On a souvent écrit, et à juste raison, à propos de Georges Guingouin qu’il a été le « premier maquisard de France ». Figure majeure de la Résistance, il a en effet, dès la première heure, donné bien du fil à retordre à l’occupant et au pouvoir de Vichy. Personnage hors normes, communiste lucide qui n’a pas obéi aux diktats de son parti, ce rebelle du 18 juin 1940 a tout de suite envisagé la guérilla alors que le PCF tentait de pactiser avec l’ennemi. Et plus tard, en juin 1944, lorsque la hiérarchie lui intima l’ordre d’attaquer la garnison de Limoges, une fois encore Georges Guingouin refusa pour éviter à la ville un sort dramatique.
A plusieurs reprises et avec un singulier acharnement, le parti communiste tenta de lui faire payer le prix de cette indépendance d’esprit et d’action. Pendant la guerre, on essaya de l’exécuter. Devenu, à la Libération, maire de Limoges, Guingouin demeurait un insoumis et, en 1952, il fut exclu du Parti selon les procédés les plus bas de la tradition stalinienne. Curieusement, on déterra à cette époque une sordide affaire de droit commun dont on s’efforça de lui faire endosser la responsabilité. On l’emprisonna et, le 23 février 1954, dans une cellule de la prison de Brive, on tenta de l’assassiner et de faire croire à son suicide.

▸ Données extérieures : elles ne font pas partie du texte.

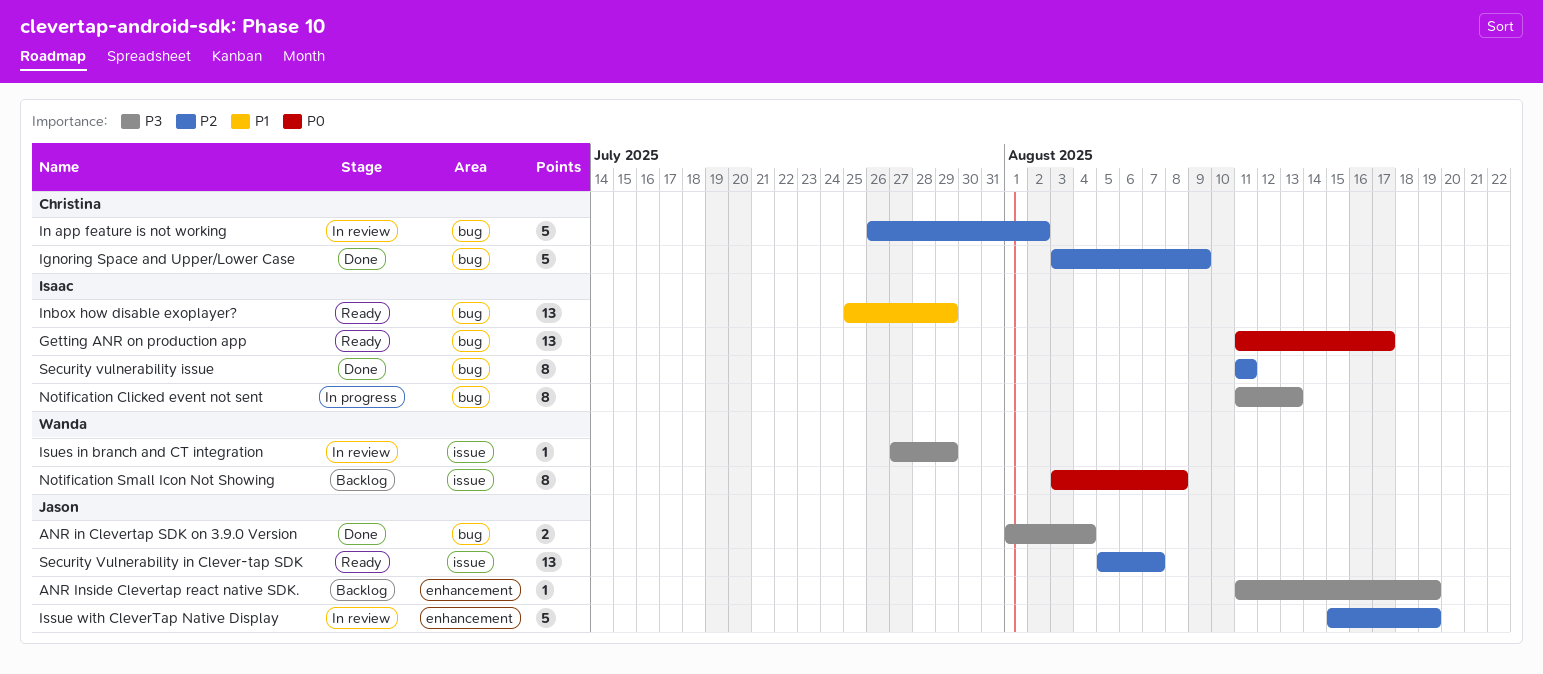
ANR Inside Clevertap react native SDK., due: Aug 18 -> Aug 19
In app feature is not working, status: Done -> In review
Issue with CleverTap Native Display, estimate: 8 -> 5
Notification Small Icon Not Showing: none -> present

Après avoir frôlé la mort dans les geôles et l’univers psychiatrique de la ive République, Georges Guingouin fut totalement innocenté en 1959 par la chambre des mises en accusation de Lyon. Il restait à élucider ce qui fut bien, dans l’encre et le sang mêlés, « l’affaire Guingouin ». Journaliste d’investigation, Michel Taubmann s’y est appliqué au terme d’une enquête scrupuleuse de sept années. Son livre est en outre la meilleure des biographies pour qui veut comprendre la véritable histoire de ce communiste atypique en qui le général de Gaulle avait reconnu (distinction rare dans les rangs du PCF) l’un des Compagnons de la Libération.